> **Records to process**:
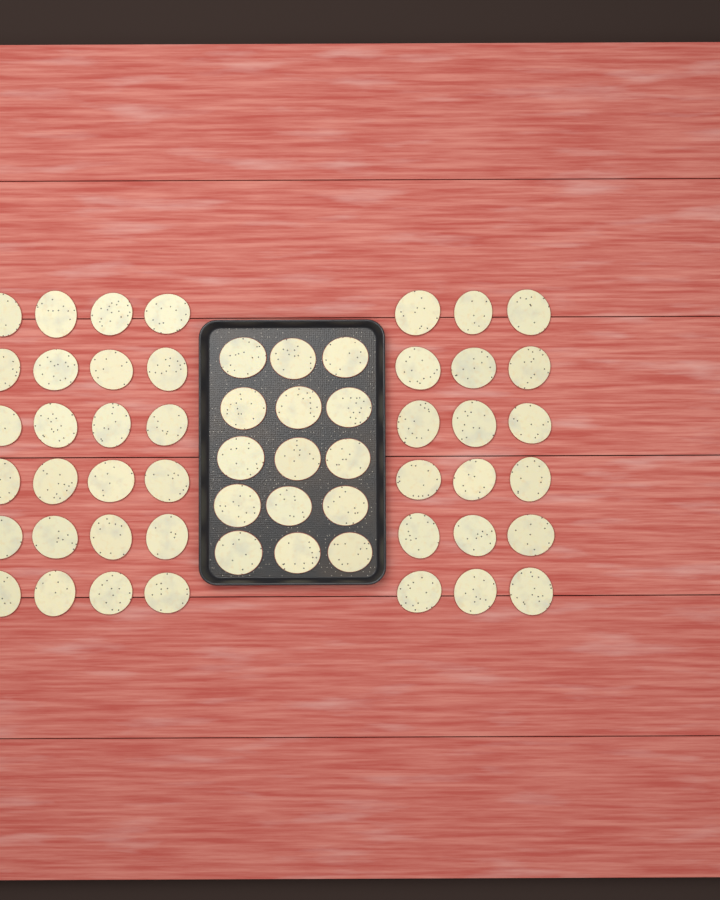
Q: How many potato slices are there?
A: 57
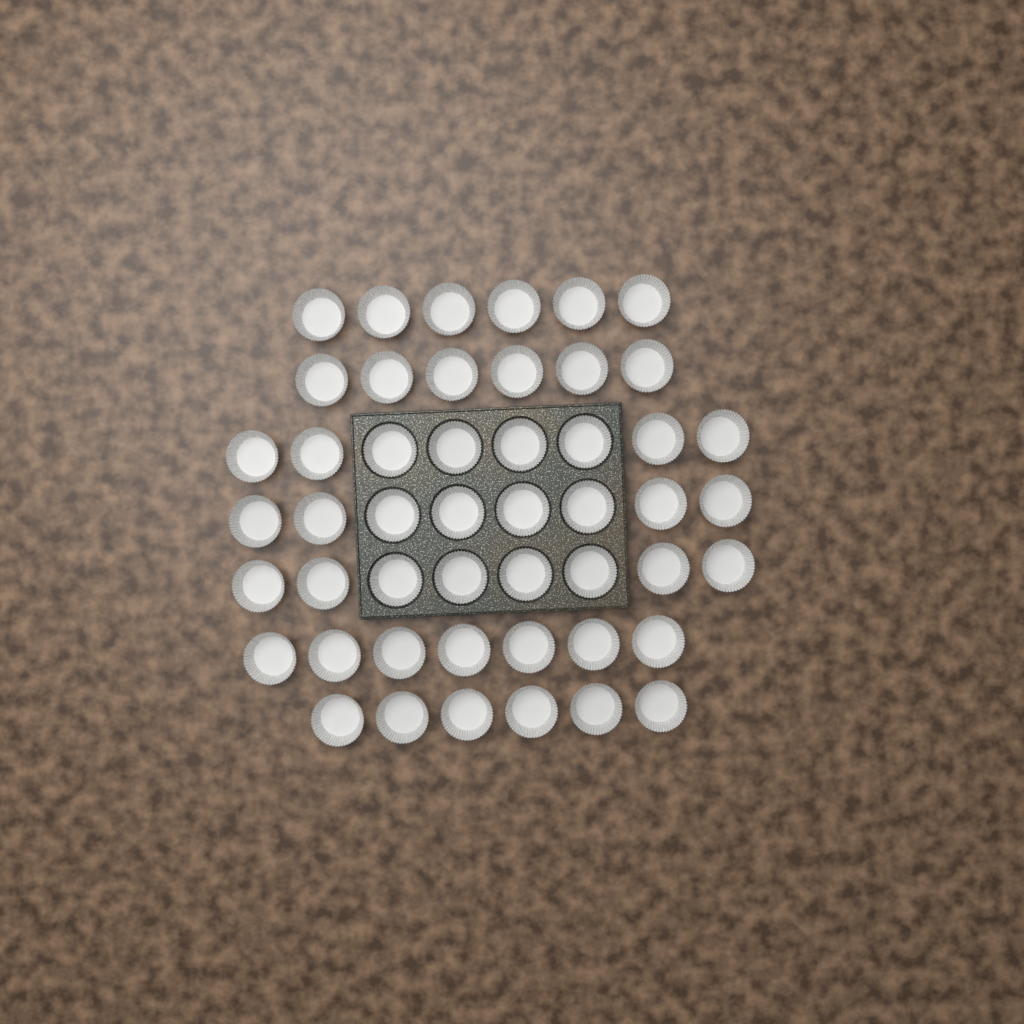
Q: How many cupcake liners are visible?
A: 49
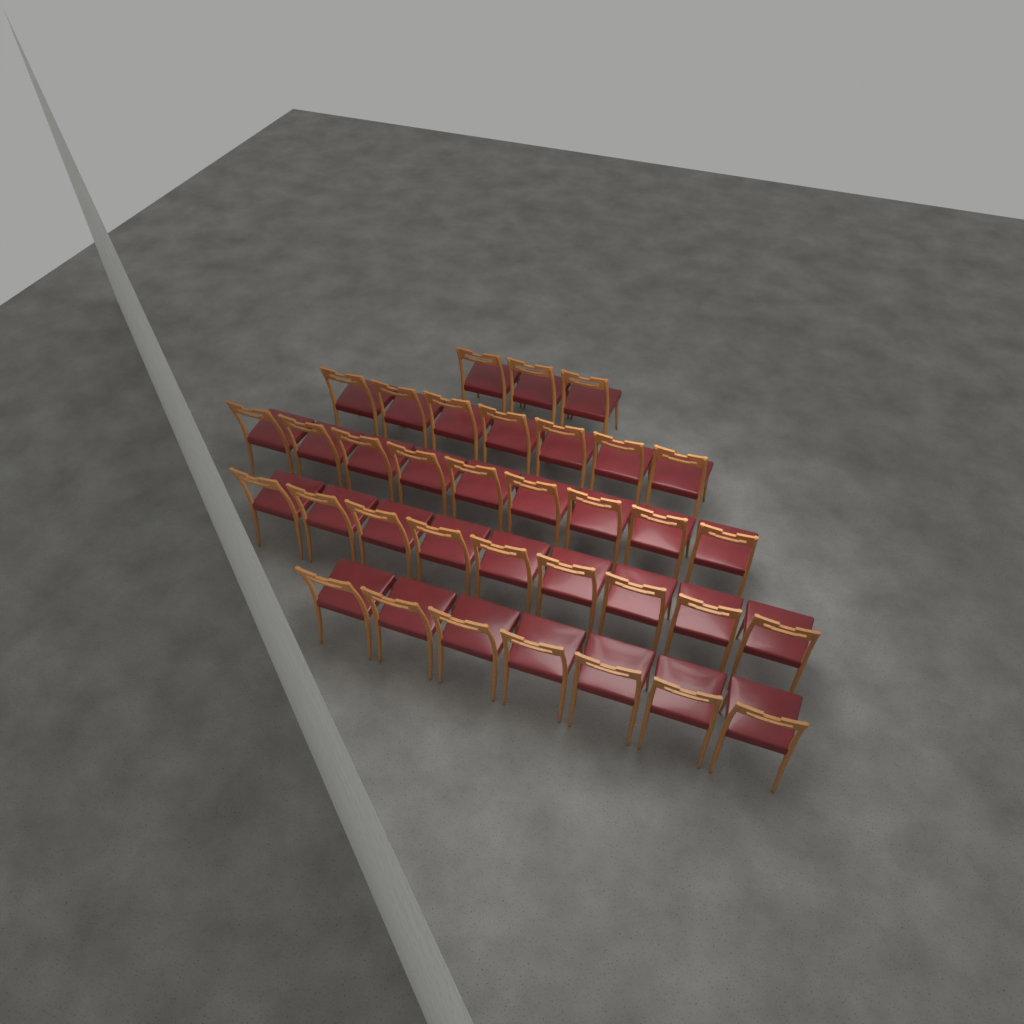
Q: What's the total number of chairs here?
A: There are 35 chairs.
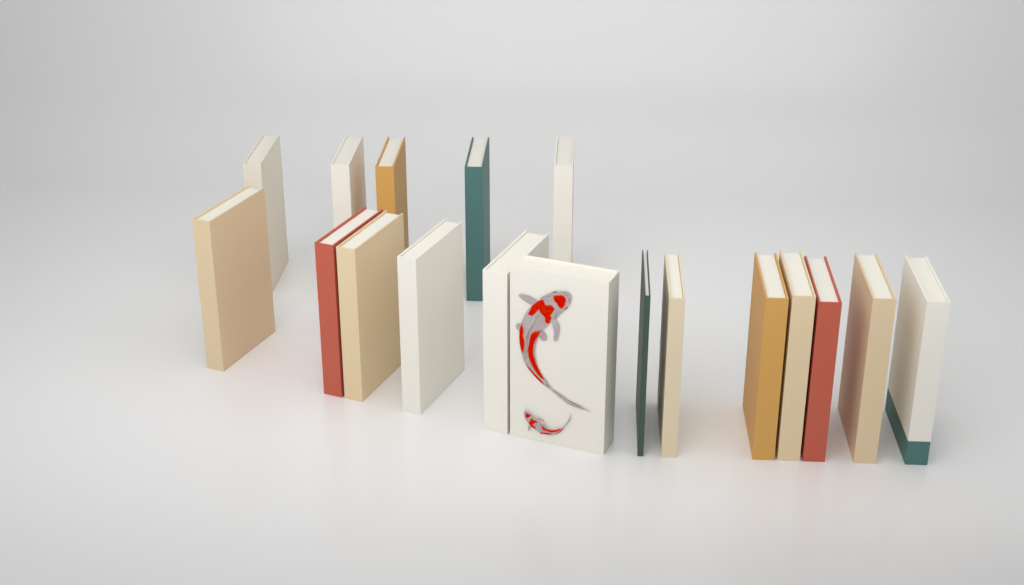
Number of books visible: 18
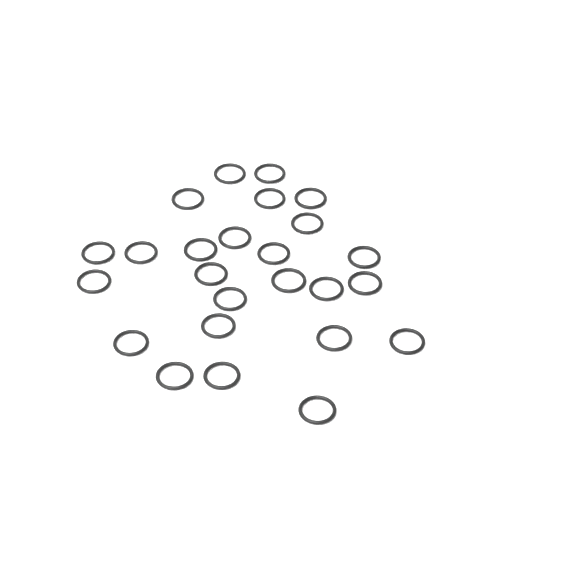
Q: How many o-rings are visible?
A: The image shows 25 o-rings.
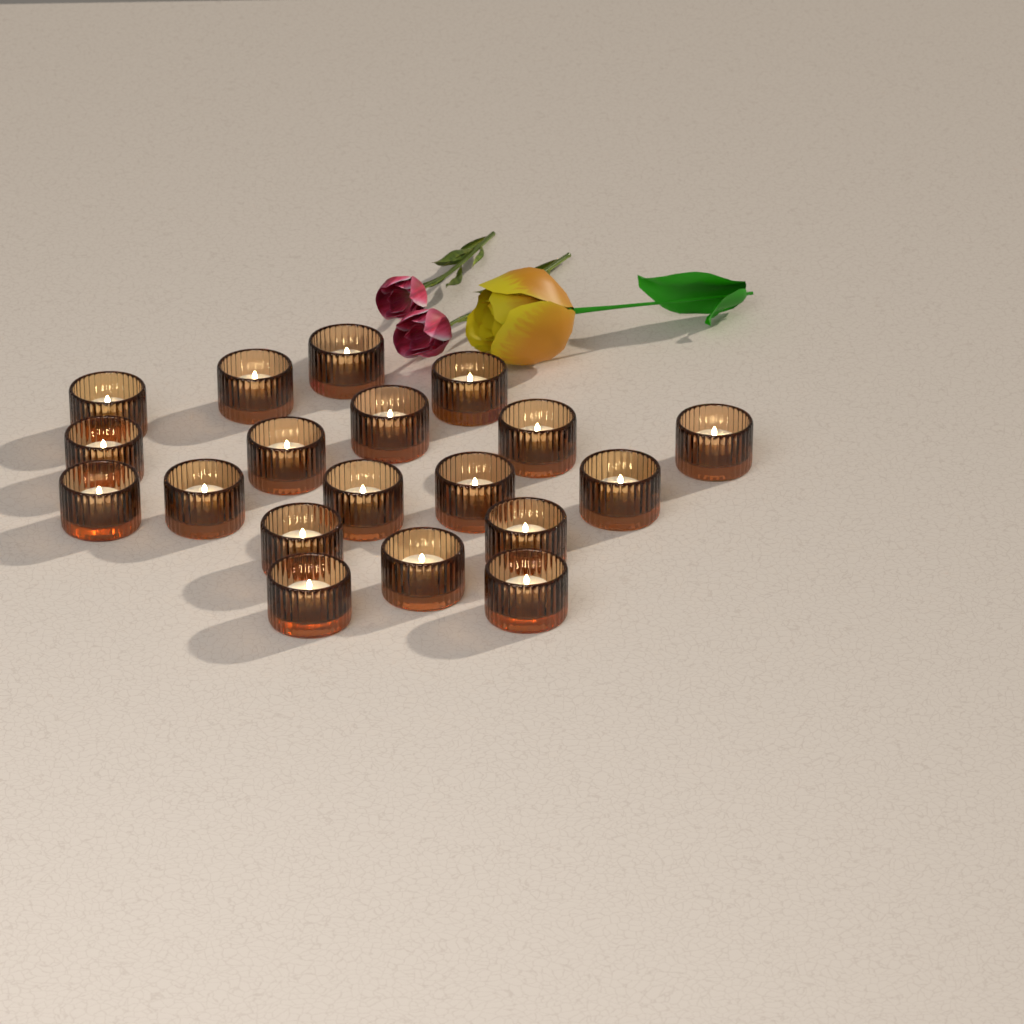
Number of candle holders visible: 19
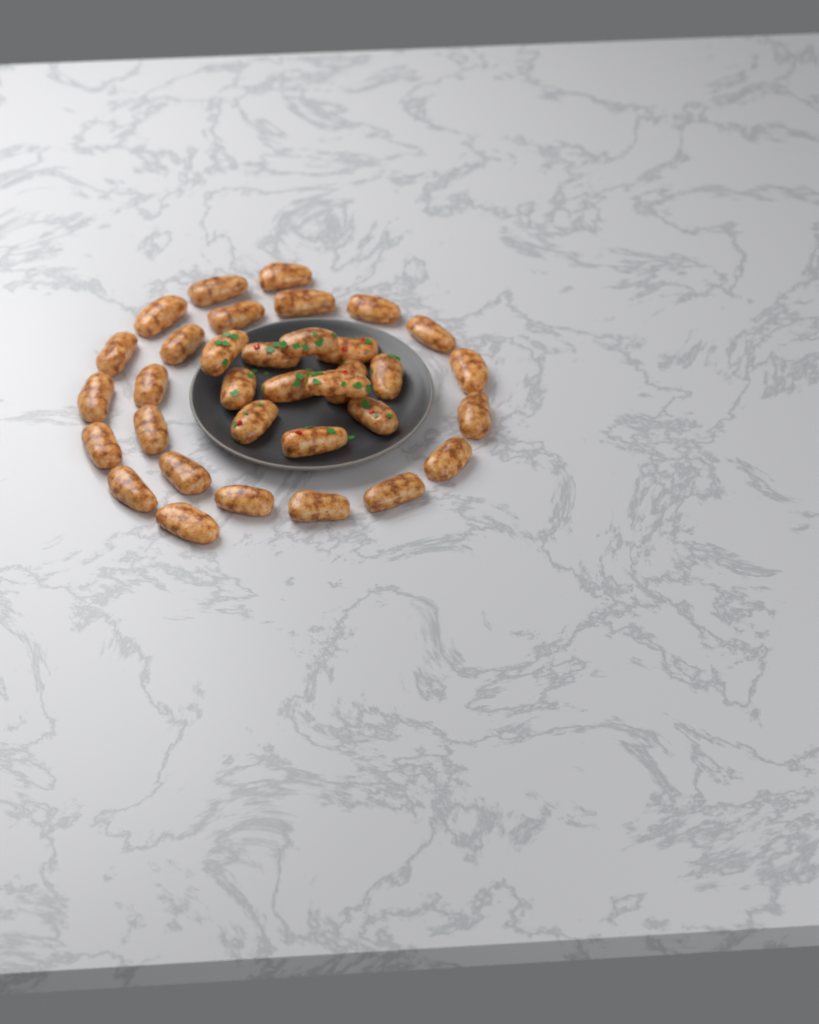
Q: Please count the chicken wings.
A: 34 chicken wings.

> **Required work**: Quote the part of the items above that begins with the line containing "Q: Please count the chicken wings." and runs to the end of the items, word for word.

> **Response for this exercise**:
Q: Please count the chicken wings.
A: 34 chicken wings.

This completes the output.